# Texte extrait
Les mercenaires de Kadhafi, issus de toutes les guerres africaines
Pour mater la révolution populaire qui est en passe de l’emporter, faisant plusieurs centaines de morts en une semaine, Khadafi aurait mis en marche son armée de mercenaires. Des groupes de légionnaires qu’il a montés à partir des années 1970, constituant le bras armés de Tripoli dans plusieurs conflits en Afrique sub-saharienne. «Un immense vivier», confie Collette Bareackman.
Les « mercenaires africains », dont certains s’expriment en français et qui sont en première ligne de la répression des manifestants sont le résidu de tous les conflits dans lesquels le président libyen s’est ingéré durant quatre décennies.

Enregistrements de relations spatiales:
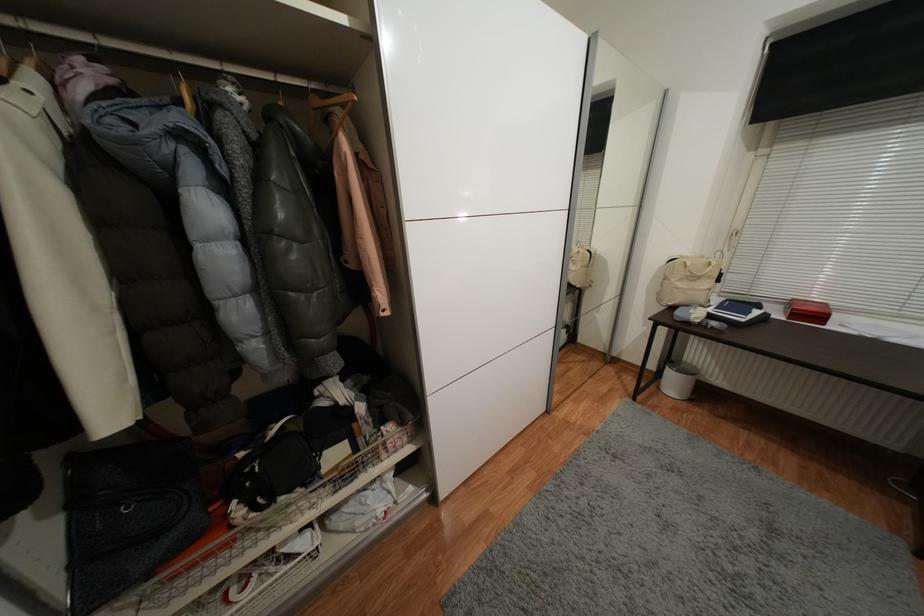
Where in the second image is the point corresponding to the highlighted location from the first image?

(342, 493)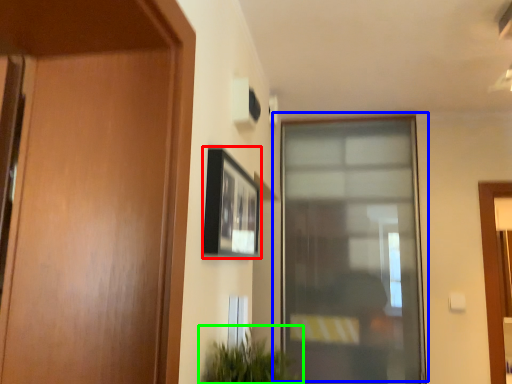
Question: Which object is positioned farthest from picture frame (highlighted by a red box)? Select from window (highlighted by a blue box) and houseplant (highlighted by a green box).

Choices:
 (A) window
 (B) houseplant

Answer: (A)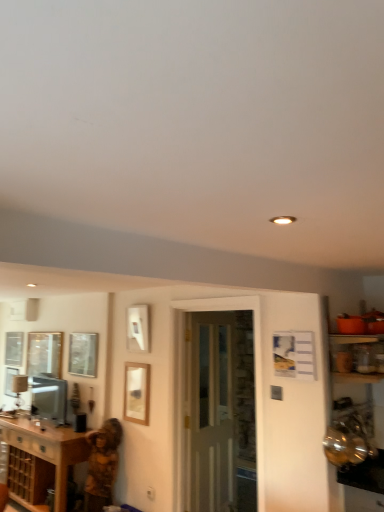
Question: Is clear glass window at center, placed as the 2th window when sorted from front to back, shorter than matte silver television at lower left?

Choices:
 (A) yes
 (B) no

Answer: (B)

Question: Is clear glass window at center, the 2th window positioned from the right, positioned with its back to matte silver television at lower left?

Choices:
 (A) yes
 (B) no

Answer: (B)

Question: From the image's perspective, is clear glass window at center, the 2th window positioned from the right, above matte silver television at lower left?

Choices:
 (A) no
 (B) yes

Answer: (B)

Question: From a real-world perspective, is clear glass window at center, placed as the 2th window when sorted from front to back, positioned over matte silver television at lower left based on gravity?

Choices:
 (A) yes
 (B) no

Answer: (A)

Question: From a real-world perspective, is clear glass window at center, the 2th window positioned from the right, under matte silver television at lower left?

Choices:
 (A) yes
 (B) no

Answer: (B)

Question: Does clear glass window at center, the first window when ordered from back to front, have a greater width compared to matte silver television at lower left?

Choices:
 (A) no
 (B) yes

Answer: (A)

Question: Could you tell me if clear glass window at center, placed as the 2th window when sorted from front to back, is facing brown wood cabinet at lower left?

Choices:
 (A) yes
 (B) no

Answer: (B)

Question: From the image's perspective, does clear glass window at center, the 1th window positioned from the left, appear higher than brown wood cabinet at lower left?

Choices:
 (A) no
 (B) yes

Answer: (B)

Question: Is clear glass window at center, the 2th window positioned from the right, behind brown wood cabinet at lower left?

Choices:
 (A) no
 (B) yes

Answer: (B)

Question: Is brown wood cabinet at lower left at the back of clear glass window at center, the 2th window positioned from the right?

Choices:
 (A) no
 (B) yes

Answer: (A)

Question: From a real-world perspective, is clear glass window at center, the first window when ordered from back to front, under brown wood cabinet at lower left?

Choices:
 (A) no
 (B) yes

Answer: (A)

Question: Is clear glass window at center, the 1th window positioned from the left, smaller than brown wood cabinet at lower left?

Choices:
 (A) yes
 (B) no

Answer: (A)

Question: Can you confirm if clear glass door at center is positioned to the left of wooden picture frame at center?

# Actions demandées
1. Selon l'article sur les mercenaires de Kadhafi, à partir de quelle période les groupes de légionnaires ont-ils été montés ?
2. Recopiez, s'il vous plaît, un passage de l'article sur les mercenaires de Kadhafi : commencez aux mots « Les mercenaires de » et arrêtez-vous après « durant quatre décennies. ».

# Réponses par consigne
1. À partir des années 1970.

2.
Les mercenaires de Kadhafi, issus de toutes les guerres africaines
Pour mater la révolution populaire qui est en passe de l’emporter, faisant plusieurs centaines de morts en une semaine, Khadafi aurait mis en marche son armée de mercenaires. Des groupes de légionnaires qu’il a montés à partir des années 1970, constituant le bras armés de Tripoli dans plusieurs conflits en Afrique sub-saharienne. «Un immense vivier», confie Collette Bareackman.
Les « mercenaires africains », dont certains s’expriment en français et qui sont en première ligne de la répression des manifestants sont le résidu de tous les conflits dans lesquels le président libyen s’est ingéré durant quatre décennies.